Trois chimistes de l’Université de Waterloo en Ontario ont élaboré une cathode faite de Carbone-Soufre nanostructurée et fortement ordonnée. Cette structure permettrait d’atteindre des capacités de stockage de charge proches des capacités théoriques dans le cadre des batteries Li-S et ainsi ouvrir ces batteries au marché des batteries à forte densité d’énergie.

Les batteries Li-S, avec une capacité de stockage de charge théorique de 1675 mA.h/g, sont un des candidats les plus prometteurs pour les nouvelles générations de batteries.

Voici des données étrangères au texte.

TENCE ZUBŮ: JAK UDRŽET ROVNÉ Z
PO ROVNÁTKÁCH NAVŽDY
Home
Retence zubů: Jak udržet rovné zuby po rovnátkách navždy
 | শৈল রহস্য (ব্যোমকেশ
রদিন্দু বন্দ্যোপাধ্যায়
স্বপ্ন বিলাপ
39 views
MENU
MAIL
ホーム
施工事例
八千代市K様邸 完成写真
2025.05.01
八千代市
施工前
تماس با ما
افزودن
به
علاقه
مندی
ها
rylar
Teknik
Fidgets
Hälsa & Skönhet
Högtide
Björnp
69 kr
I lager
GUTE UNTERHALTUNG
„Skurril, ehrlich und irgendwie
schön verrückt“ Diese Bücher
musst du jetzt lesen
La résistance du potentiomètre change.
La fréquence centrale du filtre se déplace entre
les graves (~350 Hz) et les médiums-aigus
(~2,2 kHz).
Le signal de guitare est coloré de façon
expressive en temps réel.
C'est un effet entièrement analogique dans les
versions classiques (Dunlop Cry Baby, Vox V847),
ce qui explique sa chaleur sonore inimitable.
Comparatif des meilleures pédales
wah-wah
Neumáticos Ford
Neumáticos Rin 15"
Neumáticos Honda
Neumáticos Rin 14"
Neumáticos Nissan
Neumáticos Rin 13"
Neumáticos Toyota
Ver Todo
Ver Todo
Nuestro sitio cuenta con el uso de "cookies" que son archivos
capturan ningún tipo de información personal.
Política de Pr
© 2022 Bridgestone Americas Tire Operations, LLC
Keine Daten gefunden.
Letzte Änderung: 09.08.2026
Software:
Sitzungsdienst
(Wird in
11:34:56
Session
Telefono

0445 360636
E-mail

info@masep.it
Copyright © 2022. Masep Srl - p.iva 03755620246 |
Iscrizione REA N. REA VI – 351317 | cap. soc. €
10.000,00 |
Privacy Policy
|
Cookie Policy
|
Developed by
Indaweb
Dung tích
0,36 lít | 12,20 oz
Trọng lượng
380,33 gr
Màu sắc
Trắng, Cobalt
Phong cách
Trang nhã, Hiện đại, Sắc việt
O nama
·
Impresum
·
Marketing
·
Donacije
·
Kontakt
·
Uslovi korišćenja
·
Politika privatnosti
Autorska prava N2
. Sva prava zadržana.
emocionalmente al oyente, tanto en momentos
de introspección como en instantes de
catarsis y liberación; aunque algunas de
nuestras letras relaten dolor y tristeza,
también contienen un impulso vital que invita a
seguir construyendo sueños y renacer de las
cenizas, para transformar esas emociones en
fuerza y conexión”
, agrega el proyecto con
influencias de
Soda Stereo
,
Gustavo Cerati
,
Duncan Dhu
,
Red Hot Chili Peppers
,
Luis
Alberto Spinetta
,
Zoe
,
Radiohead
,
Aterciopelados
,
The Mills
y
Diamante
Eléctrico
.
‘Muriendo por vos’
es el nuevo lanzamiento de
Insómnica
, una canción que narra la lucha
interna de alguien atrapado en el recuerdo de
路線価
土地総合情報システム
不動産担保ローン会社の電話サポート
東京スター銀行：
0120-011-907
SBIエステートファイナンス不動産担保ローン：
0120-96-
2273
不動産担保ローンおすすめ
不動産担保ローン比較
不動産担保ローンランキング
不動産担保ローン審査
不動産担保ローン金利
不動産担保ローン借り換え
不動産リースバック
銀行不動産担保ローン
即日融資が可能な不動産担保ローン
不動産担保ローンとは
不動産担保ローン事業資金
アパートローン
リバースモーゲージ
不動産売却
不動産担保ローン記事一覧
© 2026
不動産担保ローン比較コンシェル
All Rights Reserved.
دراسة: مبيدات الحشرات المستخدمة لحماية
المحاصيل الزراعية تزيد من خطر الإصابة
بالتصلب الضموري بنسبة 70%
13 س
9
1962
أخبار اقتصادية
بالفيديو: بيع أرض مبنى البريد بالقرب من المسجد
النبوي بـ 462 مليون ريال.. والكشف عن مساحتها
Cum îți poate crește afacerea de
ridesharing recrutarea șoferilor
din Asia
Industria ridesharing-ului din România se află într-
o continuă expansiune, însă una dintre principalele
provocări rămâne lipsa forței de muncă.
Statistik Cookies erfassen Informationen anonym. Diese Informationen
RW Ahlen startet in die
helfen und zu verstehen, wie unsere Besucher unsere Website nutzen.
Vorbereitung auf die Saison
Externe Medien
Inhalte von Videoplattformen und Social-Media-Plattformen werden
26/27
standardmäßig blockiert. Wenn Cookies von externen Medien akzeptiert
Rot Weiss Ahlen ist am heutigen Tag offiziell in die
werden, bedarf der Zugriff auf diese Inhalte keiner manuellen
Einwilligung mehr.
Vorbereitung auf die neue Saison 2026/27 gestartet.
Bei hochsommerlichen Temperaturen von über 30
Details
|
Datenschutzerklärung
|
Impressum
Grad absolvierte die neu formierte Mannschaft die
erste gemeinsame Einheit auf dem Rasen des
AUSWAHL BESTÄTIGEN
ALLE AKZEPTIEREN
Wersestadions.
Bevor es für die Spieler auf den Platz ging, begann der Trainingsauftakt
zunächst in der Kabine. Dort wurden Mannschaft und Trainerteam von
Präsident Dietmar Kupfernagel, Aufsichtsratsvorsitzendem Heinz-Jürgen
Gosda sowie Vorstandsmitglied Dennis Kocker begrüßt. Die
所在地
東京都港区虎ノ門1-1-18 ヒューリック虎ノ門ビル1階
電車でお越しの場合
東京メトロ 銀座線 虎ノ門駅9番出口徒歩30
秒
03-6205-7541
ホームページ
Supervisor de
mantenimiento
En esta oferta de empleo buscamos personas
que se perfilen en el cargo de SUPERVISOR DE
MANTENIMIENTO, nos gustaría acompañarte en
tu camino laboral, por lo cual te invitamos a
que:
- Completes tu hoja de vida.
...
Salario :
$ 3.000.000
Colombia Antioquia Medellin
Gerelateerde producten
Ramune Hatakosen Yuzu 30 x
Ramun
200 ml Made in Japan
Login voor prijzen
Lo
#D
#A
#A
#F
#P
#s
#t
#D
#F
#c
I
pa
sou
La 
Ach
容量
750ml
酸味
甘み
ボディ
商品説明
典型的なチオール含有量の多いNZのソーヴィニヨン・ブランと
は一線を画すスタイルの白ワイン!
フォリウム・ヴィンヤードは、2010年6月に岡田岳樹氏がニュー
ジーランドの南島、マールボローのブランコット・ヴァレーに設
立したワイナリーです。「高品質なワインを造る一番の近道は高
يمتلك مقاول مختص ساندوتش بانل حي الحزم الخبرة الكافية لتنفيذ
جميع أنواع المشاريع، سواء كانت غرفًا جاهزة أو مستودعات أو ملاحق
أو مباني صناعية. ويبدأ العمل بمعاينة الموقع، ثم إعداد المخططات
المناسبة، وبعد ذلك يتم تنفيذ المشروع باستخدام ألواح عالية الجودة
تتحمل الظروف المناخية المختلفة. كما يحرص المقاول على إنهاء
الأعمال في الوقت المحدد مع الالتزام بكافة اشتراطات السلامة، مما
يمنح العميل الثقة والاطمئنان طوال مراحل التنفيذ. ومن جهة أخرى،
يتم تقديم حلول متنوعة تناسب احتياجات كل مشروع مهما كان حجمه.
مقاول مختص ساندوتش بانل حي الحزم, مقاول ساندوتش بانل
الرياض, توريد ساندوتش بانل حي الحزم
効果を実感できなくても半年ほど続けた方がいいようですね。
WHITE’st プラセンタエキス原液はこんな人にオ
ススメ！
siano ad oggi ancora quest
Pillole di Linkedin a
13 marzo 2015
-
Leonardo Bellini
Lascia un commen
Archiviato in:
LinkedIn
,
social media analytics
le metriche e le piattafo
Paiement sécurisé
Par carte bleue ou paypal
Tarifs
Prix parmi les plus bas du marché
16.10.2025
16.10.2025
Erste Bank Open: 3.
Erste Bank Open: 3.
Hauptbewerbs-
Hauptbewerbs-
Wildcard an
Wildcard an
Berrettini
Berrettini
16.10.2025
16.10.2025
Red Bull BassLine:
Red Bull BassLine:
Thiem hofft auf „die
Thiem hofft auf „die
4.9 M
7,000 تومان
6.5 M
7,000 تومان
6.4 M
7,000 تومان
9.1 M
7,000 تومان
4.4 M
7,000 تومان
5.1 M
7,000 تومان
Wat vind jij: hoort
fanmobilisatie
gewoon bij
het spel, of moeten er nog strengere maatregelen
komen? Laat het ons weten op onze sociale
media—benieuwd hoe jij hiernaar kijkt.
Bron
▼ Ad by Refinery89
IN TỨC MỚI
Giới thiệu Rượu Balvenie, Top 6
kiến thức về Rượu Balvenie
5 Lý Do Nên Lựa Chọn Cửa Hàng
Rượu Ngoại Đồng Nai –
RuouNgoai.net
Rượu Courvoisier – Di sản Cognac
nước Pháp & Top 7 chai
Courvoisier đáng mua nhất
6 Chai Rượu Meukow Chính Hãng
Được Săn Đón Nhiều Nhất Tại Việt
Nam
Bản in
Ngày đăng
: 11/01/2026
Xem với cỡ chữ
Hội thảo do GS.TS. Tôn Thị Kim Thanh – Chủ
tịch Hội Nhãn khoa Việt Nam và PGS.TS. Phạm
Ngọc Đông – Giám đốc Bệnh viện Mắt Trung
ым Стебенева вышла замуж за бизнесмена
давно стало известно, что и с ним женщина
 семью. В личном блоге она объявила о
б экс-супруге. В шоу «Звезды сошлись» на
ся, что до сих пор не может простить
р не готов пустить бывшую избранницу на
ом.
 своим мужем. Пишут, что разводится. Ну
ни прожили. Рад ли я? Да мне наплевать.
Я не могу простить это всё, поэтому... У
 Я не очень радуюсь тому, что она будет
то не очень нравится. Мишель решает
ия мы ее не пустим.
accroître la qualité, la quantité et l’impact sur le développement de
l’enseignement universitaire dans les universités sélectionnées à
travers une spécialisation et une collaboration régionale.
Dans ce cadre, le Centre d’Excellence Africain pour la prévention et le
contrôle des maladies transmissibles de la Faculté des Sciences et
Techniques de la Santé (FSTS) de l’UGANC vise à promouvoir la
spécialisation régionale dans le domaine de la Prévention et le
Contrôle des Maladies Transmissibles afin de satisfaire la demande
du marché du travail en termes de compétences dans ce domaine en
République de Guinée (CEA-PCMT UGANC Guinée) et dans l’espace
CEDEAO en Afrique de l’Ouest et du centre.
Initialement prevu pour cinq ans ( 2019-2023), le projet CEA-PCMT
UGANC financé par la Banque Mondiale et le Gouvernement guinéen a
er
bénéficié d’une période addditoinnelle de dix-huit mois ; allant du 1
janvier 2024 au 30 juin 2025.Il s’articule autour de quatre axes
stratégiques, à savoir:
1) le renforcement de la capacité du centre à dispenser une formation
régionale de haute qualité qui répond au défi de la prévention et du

Toutefois, le soufre ou les composés organiques contenant du soufre, créés lors de la réaction d’électrochimique de charge et de décharge de la batterie, sont fortement isolants aux courants électriques et ioniques. Pour contourner ce problème et maintenir le contact entre la cathode et les composés conducteurs électriques, l’équipe du Département de Chimie de l’Université de Waterloo a élaboré une cathode Carbone-Soufre nanostructurée et fortement ordonnée.

La structure mésoporeuse conductrice en carbone limite la croissance des composés à base de soufre au sein de ses canaux et produit un contact électrique indispensable avec le soufre isolant. La structure permet ainsi aux ions Lithium de réagir avec le soufre. La modification polymérique de la surface du carbone induit en outre un gradient chimique qui retarde la diffusion des anions hors de l’électrode, ce qui permet une réaction électrochimique plus complète. Des capacités de stockage (réversibles) de 1320 mA.h/g ont été atteintes.